– Мы едем слишком быстро, – сообщила она. – Наша скорость превышает двести миль в час.

Это и правда было довольно быстро.

– Рекомендуется воспользоваться ручным тормозом.

Все знают, что ручные тормоза небезопасны. Машины едут по магнитному треку с одинаковой скоростью. И хотя на машине стоял гравитационный индикатор, который позволял пассажирам ощущать только одну десятую часть от реальной скорости, мы все равно мчались чертовски быстро. А потом случилось это. Мы падали, как будто летели вниз на американских горках. Машина рухнула на сто метров. Сбой магнитного поля. Для такого трека она оказалась слишком старой.

Вот так. Мы стремительно падали. Мы с мамой были в безопасности – сидели сзади на пассажирских креслах. Но машина была древняя – конца прошлого века. И в ней не было функции безопасности для пассажиров, не находящихся в автомобильном кресле. А папа как раз отстегнулся, чтобы включить ручной тормоз.

– Лео! – закричала мама. И сразу стало ясно, что мама любила папу так, как никто никого не любил на всей Земле. Как «Нео Максис» поют: «Любить тебя тяжело, но ведь на одной земле стоят разные дома».

Машина ударилась о воду, и папа вскрикнул. Раньше я ни разу не слышала, чтобы он кричал от боли.

– Папа, – завопила я, в то время как машина уходила на дно океана.

– Со мной все в порядке, – отозвался он. Ничего подобного. Его ноги были раздроблены, а тело неестественно скручено. Но, несмотря на боль, у папы хватило сил нажать на красный треугольник на панели управления, чтобы отправить сигнал о помощи, и австралийская служба спасения успела добраться до нас прежде, чем закончился кислород.

Целый год меня преследовали воспоминания об аварии.
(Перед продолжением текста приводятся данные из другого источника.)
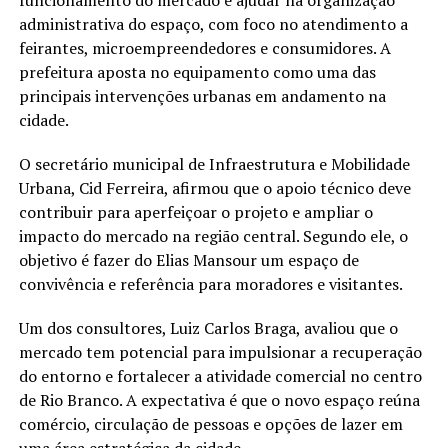
administrativa do espaço, com foco no atendimento a
feirantes, microempreendedores e consumidores. A
prefeitura aposta no equipamento como uma das
principais intervenções urbanas em andamento na
cidade.
O secretário municipal de Infraestrutura e Mobilidade
Urbana, Cid Ferreira, afirmou que o apoio técnico deve
contribuir para aperfeiçoar o projeto e ampliar o
impacto do mercado na região central. Segundo ele, o
objetivo é fazer do Elias Mansour um espaço de
convivência e referência para moradores e visitantes.
Um dos consultores, Luiz Carlos Braga, avaliou que o
mercado tem potencial para impulsionar a recuperação
do entorno e fortalecer a atividade comercial no centro
de Rio Branco. A expectativa é que o novo espaço reúna
comércio, circulação de pessoas e opções de lazer em
uma área estratégica da cidade.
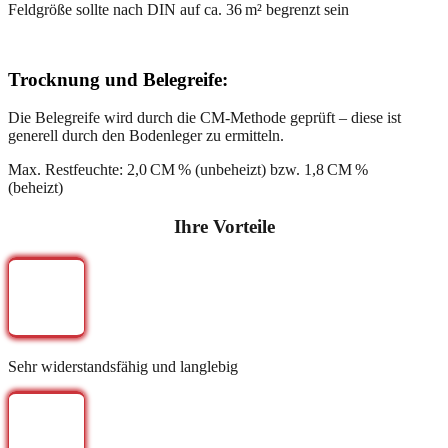
Feldgröße sollte nach DIN auf ca. 36 m² begrenzt sein
Trocknung und Belegreife:
Die Belegreife wird durch die CM-Methode geprüft – diese ist
generell durch den Bodenleger zu ermitteln.
Max. Restfeuchte: 2,0 CM % (unbeheizt) bzw. 1,8 CM %
(beheizt)
Ihre Vorteile
Sehr widerstandsfähig und langlebig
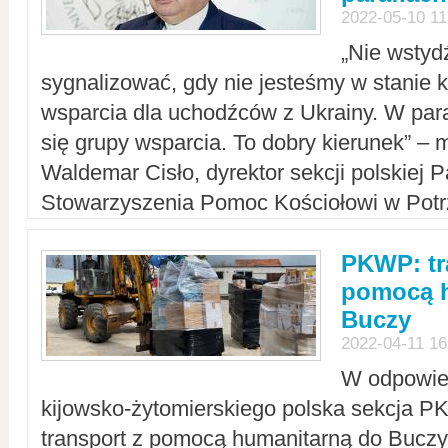
2022-05-10 11
„Nie wstyd
sygnalizować, gdy nie jesteśmy w stanie
wsparcia dla uchodźców z Ukrainy. W para
się grupy wsparcia. To dobry kierunek” – m
Waldemar Cisło, dyrektor sekcji polskiej 
Stowarzyszenia Pomoc Kościołowi w Potr
PKWP: tr
pomocą h
Buczy
2022-04-11 16
W odpowied
kijowsko-żytomierskiego polska sekcja 
transport z pomocą humanitarną do Buczy,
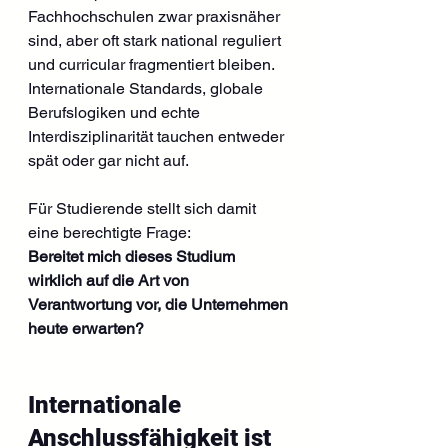
Fachhochschulen zwar praxisnäher 
sind, aber oft stark national reguliert 
und curricular fragmentiert bleiben. 
Internationale Standards, globale 
Berufslogiken und echte 
Interdisziplinarität tauchen entweder 
spät oder gar nicht auf.
Für Studierende stellt sich damit 
eine berechtigte Frage: 
Bereitet mich dieses Studium 
wirklich auf die Art von 
Verantwortung vor, die Unternehmen 
heute erwarten?
Internationale 
Anschlussfähigkeit ist 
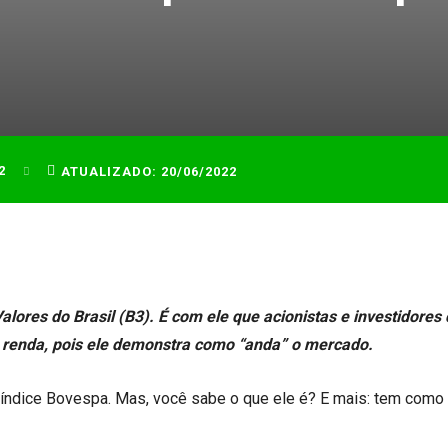
2
ATUALIZADO:
20/06/2022
alores do Brasil (B3). É com ele que acionistas e investidores
a renda, pois ele demonstra como “anda” o mercado.
o índice Bovespa. Mas, você sabe o que ele é? E mais: tem como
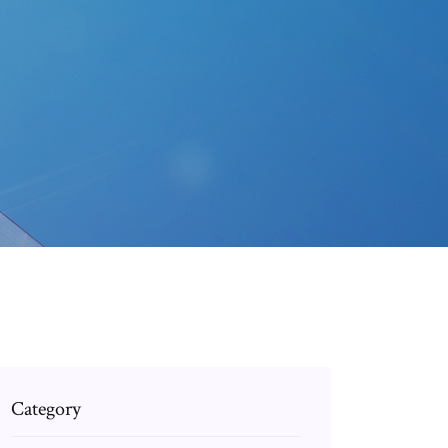
Category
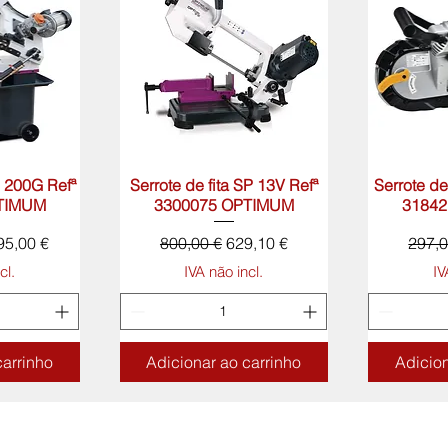
D 200G Refª
rápida
Serrote de fita SP 13V Refª
Visualização rápida
Serrote de
Visua
TIMUM
3300075 OPTIMUM
3184
eço promocional
Preço normal
Preço promocional
Preço
95,00 €
800,00 €
629,10 €
297,0
cl.
IVA não incl.
IV
carrinho
Adicionar ao carrinho
Adicion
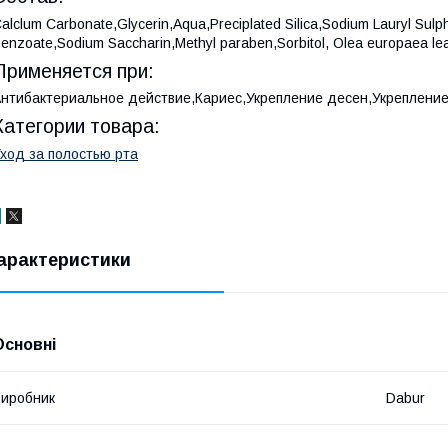
alclum Carbonate,Glycerin,Aqua,Preciplated Silica,Sodium Lauryl Sulp
enzoate,Sodium Saccharin,Methyl paraben,Sorbitol, Olea europaea lea
Применяется при:
нтибактериальное действие,Кариес,Укрепление десен,Укрепление
Категории товара:
ход за полостью рта
арактеристики
Основні
иробник
Dabur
Отдельные картинки. Стремительное движение пузырьков за стеклом. Темный океан. Мама пытается сдвинуть подушку безопасности и пробраться к папе. Я делаю то же самое. Светло-голубые фары, освещающие темноту. Папино лицо, искаженное болью.

Папу парализовало ниже пояса, и его отвезли в больницу в Сиднее. Все было очень серьезно. Конечно, в девяти таких случаях из десяти нанохирурги справляются с ситуацией. Но папа терпеть не мог всякие наноштуки:

– Это безумие! Они и с технологиями, которые видно, разобраться не могут, что уж говорить о невидимых.
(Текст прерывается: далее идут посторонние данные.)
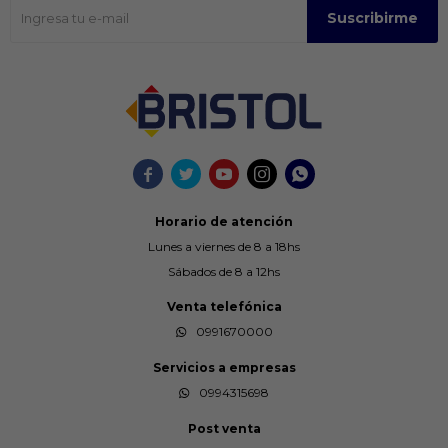
Suscribirme





Horario de atención
Lunes a viernes de 8 a 18hs
Sábados de 8 a 12hs
Venta telefónica
0991670000
Servicios a empresas
0994315698
Post venta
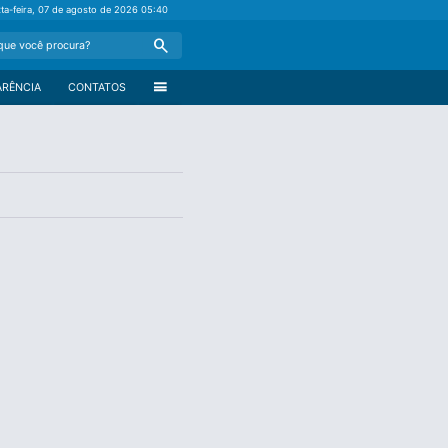
xta-feira, 07 de agosto de 2026
05:40
Search
menu
ARÊNCIA
CONTATOS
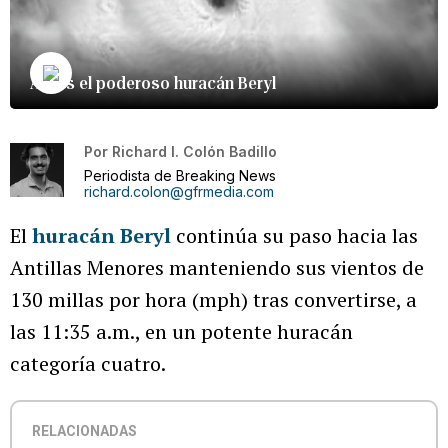
Así es el poderoso huracán Beryl
Por
Richard I. Colón Badillo
Periodista de Breaking News
richard.colon@gfrmedia.com
El
huracán Beryl
continúa su paso hacia las
Antillas Menores manteniendo sus vientos de
130 millas por hora (mph) tras convertirse, a
las 11:35 a.m., en un potente huracán
categoría cuatro.
RELACIONADAS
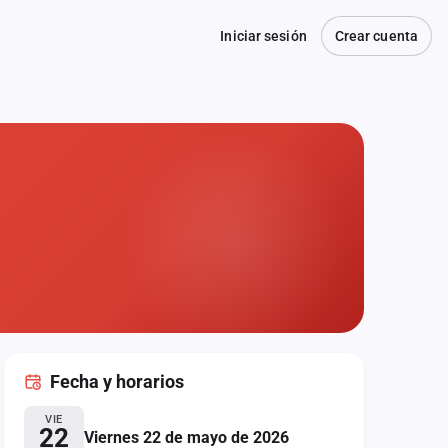
Iniciar sesión
Crear cuenta
Fecha
y horarios
VIE
22
Viernes 22 de mayo de 2026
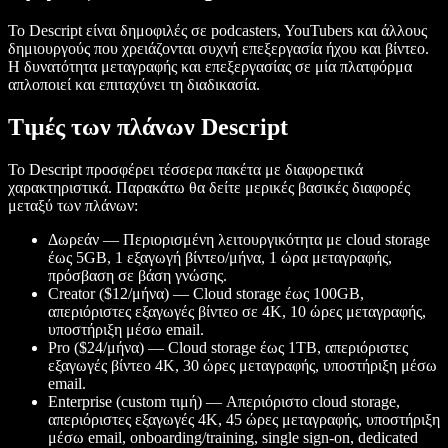
Το Descript είναι δημοφιλές σε podcasters, YouTubers και άλλους
δημιουργούς που χρειάζονται συχνή επεξεργασία ήχου και βίντεο.
Η δυνατότητα μεταγραφής και επεξεργασίας σε μία πλατφόρμα
απλοποιεί και επιταχύνει τη διαδικασία.
Τιμές των πλάνων Descript
Το Descript προσφέρει τέσσερα πακέτα με διαφορετικά
χαρακτηριστικά. Παρακάτω θα δείτε μερικές βασικές διαφορές
μεταξύ των πλάνων:
Δωρεάν — Περιορισμένη λειτουργικότητα με cloud storage
έως 5GB, 1 εξαγωγή βίντεο/μήνα, 1 ώρα μεταγραφής,
πρόσβαση σε βάση γνώσης.
Creator ($12/μήνα) — Cloud storage έως 100GB,
απεριόριστες εξαγωγές βίντεο σε 4K, 10 ώρες μεταγραφής,
υποστήριξη μέσω email.
Pro ($24/μήνα) — Cloud storage έως 1TB, απεριόριστες
εξαγωγές βίντεο 4K, 30 ώρες μεταγραφής, υποστήριξη μέσω
email.
Enterprise (custom τιμή) — Απεριόριστο cloud storage,
απεριόριστες εξαγωγές 4K, 45 ώρες μεταγραφής, υποστήριξη
μέσω email, onboarding/training, single sign-on, dedicated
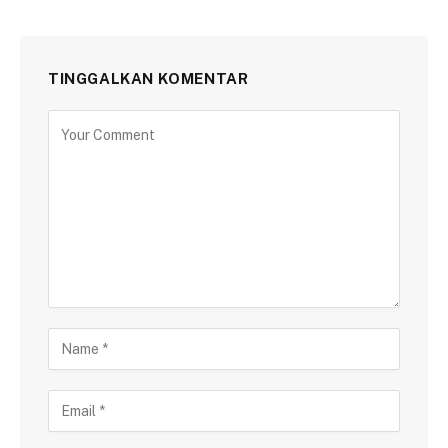
TINGGALKAN KOMENTAR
Но выбора у него не было, если он не хотел остаться парализованным. В целом операция прошла успешно, но правая нога все равно болела, и папе приходилось ходить с тростью и принимать болеутоляющее.

Некоторое время после операции с нами жила бабушка – папе требовался постоянный отдых. Он старался вести себя с ней дружелюбно, но наедине со мной или мамой ворчал, что пора бы ей возвращаться на Луну – писать свои глупые книжки. Папа раздражался по малейшему поводу. А еще отпустил бороду.

– Нам нужно купить Эхо, – сказала мама. – Не только для обучения Одри, но и для всех нас. Ты слишком много занимаешься домом, и у тебя постоянные боли. Это неправильно. Сейчас Эхо почти у всех. Я знаю, ты пишешь статьи против них, но то же самое ты пишешь и про иммерсионные капсулы, а они у нас есть. И мы не можем и дальше полагаться на идиотского робота, которого выпустили еще в 2050-м!

Идиотским роботом 2050-го года выпуска был Тревис (Tailored Robotic Artificial Vision-enabled Intelligent Servant[8]). Ростом он был с человека, но на этом сходство заканчивалось. Он был сделан из разных видов пластика и металлов и работал от литиевой ионной батареи, которую нужно было заряжать каждую ночь. Мы использовали его слишком часто, и теперь, когда его включали, он каждый раз двигался не в том направлении и безостановочно повторял названия овощей.